(Landmark coordinate records)
--------------------------------
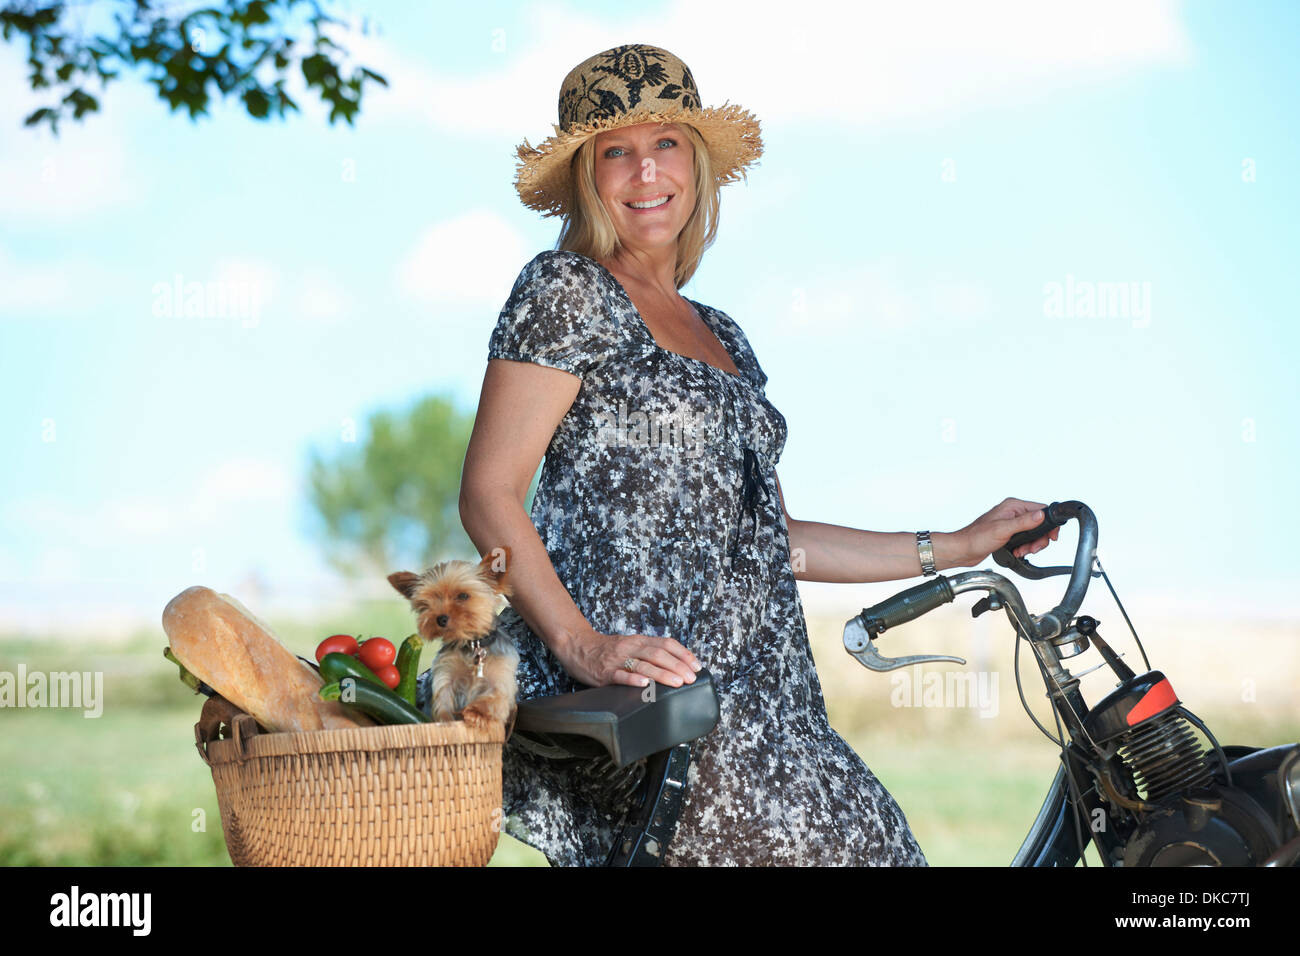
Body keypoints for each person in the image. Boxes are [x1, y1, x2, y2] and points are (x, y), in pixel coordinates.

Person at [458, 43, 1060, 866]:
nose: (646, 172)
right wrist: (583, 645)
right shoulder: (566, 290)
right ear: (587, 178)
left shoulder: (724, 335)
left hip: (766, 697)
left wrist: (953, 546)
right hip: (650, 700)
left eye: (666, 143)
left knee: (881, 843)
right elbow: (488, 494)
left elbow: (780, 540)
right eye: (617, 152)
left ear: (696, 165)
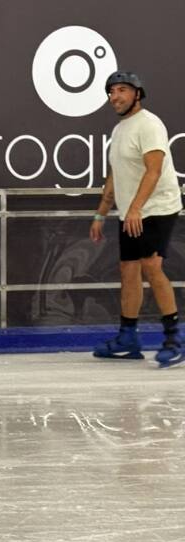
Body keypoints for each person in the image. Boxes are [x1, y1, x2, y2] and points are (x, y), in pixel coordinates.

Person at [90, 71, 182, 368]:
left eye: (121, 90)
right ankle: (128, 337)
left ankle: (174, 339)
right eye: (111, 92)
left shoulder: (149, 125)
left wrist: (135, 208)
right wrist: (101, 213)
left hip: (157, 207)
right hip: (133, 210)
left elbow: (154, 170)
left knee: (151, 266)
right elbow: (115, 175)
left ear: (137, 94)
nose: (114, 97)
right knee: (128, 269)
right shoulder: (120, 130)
--------------------------------
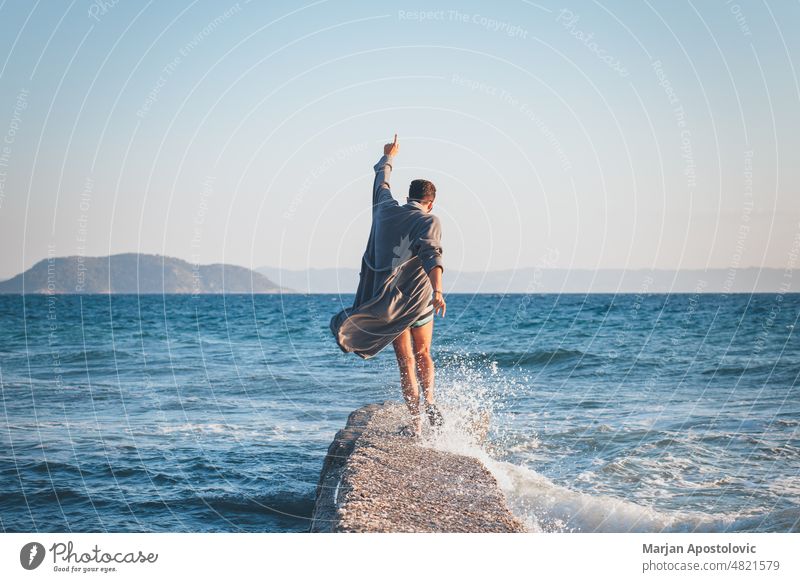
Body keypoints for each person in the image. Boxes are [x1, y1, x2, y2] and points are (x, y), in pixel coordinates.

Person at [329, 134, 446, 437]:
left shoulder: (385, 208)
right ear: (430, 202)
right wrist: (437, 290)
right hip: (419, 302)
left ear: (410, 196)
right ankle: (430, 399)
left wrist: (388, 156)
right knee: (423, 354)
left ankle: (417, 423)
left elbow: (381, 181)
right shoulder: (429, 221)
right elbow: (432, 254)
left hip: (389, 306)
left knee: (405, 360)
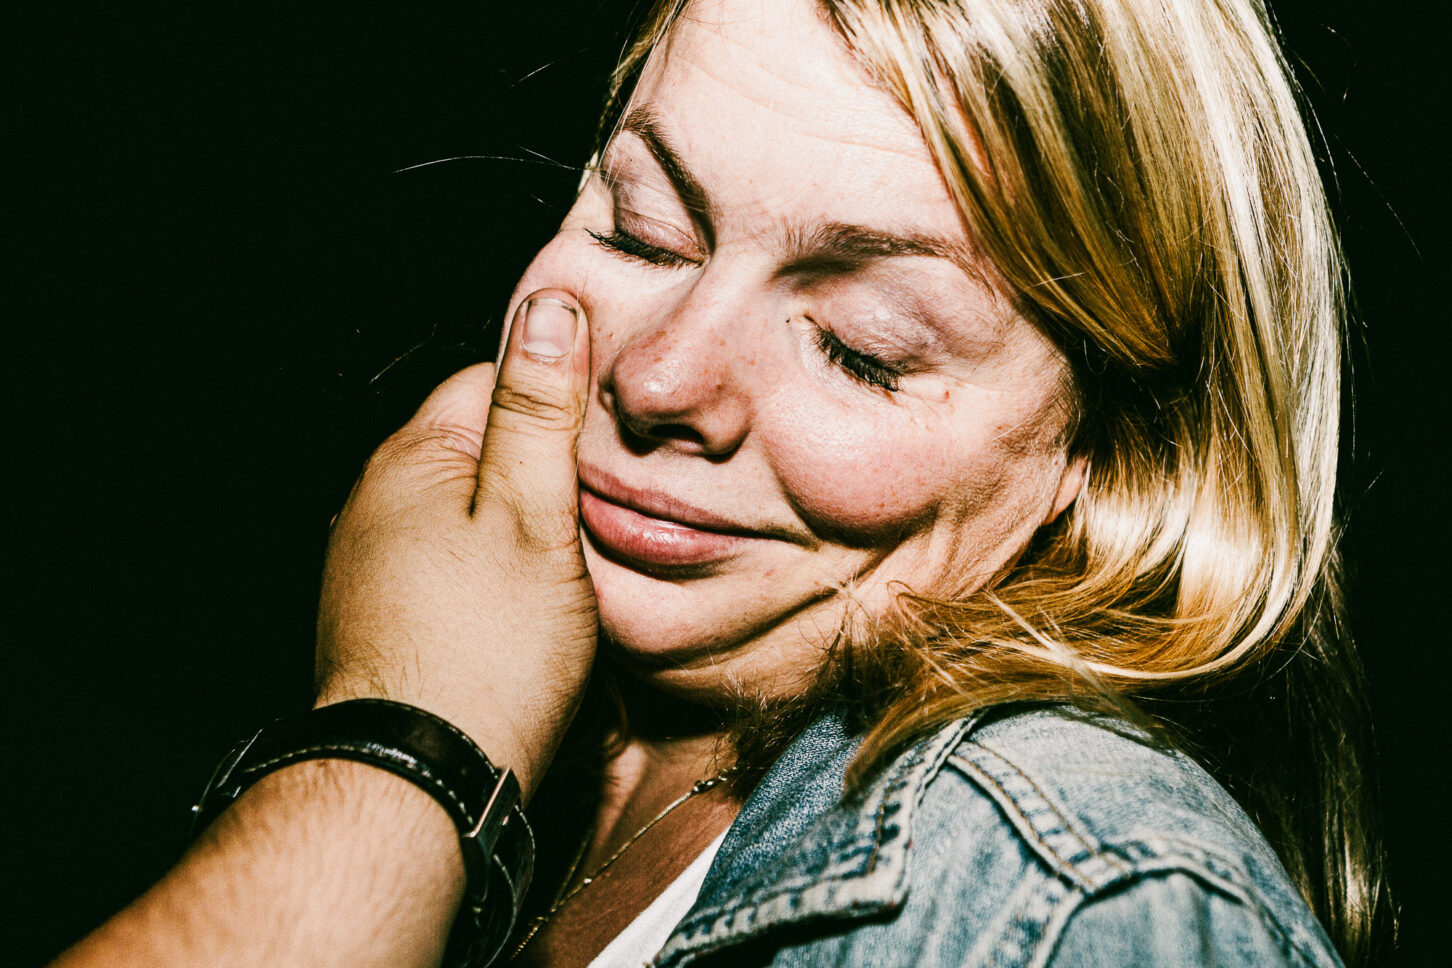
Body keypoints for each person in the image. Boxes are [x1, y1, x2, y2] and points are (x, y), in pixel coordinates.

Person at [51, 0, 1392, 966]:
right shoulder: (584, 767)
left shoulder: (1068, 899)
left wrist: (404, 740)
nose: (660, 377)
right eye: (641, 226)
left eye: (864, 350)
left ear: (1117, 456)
--------------------------------
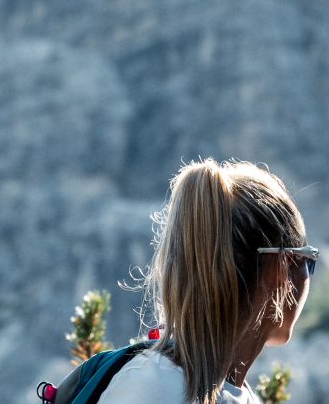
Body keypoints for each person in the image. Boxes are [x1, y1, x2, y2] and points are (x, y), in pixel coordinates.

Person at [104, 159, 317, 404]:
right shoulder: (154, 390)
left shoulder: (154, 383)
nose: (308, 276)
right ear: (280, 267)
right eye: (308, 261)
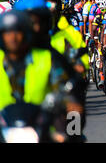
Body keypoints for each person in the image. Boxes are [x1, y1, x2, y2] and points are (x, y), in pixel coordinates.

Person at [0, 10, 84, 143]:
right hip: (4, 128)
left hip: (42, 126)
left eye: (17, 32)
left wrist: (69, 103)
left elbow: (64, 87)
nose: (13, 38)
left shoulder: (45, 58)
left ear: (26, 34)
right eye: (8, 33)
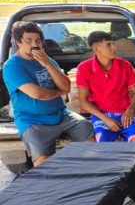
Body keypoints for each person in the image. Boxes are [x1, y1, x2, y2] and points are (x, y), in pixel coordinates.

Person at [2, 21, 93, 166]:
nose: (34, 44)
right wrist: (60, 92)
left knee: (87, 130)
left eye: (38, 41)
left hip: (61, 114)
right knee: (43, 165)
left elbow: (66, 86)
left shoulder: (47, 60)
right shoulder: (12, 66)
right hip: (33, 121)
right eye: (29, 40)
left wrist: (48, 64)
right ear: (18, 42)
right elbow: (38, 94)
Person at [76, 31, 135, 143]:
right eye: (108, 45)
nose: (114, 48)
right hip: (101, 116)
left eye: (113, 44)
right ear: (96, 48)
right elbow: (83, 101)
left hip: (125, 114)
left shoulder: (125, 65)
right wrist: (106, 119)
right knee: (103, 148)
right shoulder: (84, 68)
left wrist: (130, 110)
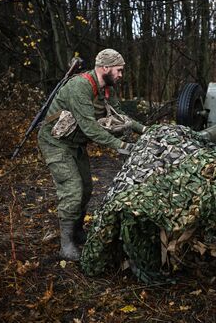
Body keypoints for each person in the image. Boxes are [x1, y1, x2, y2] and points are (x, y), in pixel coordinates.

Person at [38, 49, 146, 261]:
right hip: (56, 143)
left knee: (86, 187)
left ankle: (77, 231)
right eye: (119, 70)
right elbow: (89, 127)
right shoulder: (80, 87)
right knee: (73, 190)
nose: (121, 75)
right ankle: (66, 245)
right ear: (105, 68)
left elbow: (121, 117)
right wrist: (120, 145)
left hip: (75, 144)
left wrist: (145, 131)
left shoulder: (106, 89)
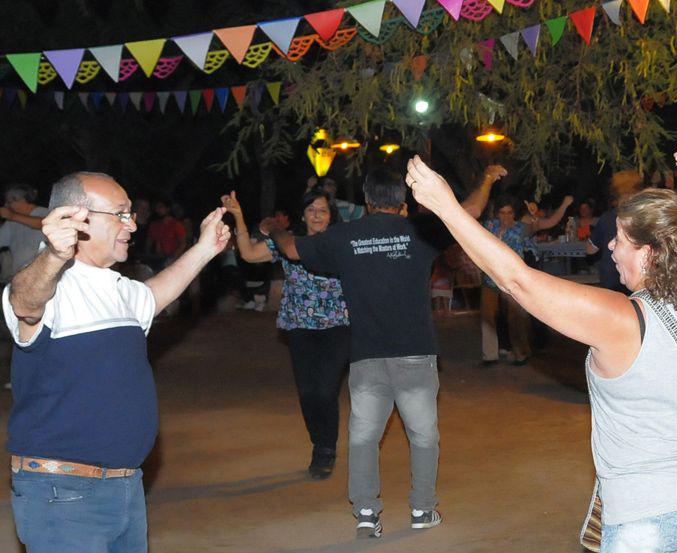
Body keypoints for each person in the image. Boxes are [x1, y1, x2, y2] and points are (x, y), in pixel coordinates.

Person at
--------------------------------
- [Task item] Print exactly the lines above, between the one holding "right wrist: (583, 645)" and the one holding "left ear: (696, 165)", inclusive, and nothing besides.

- [Response]
right wrist: (583, 645)
right shoulder: (566, 290)
right ear: (587, 178)
left shoulder: (724, 335)
left hip: (766, 697)
left wrist: (953, 546)
right hip: (650, 700)
left eye: (666, 143)
left knee: (881, 843)
right elbow: (488, 494)
left elbow: (780, 540)
right eye: (617, 152)
left ear: (696, 165)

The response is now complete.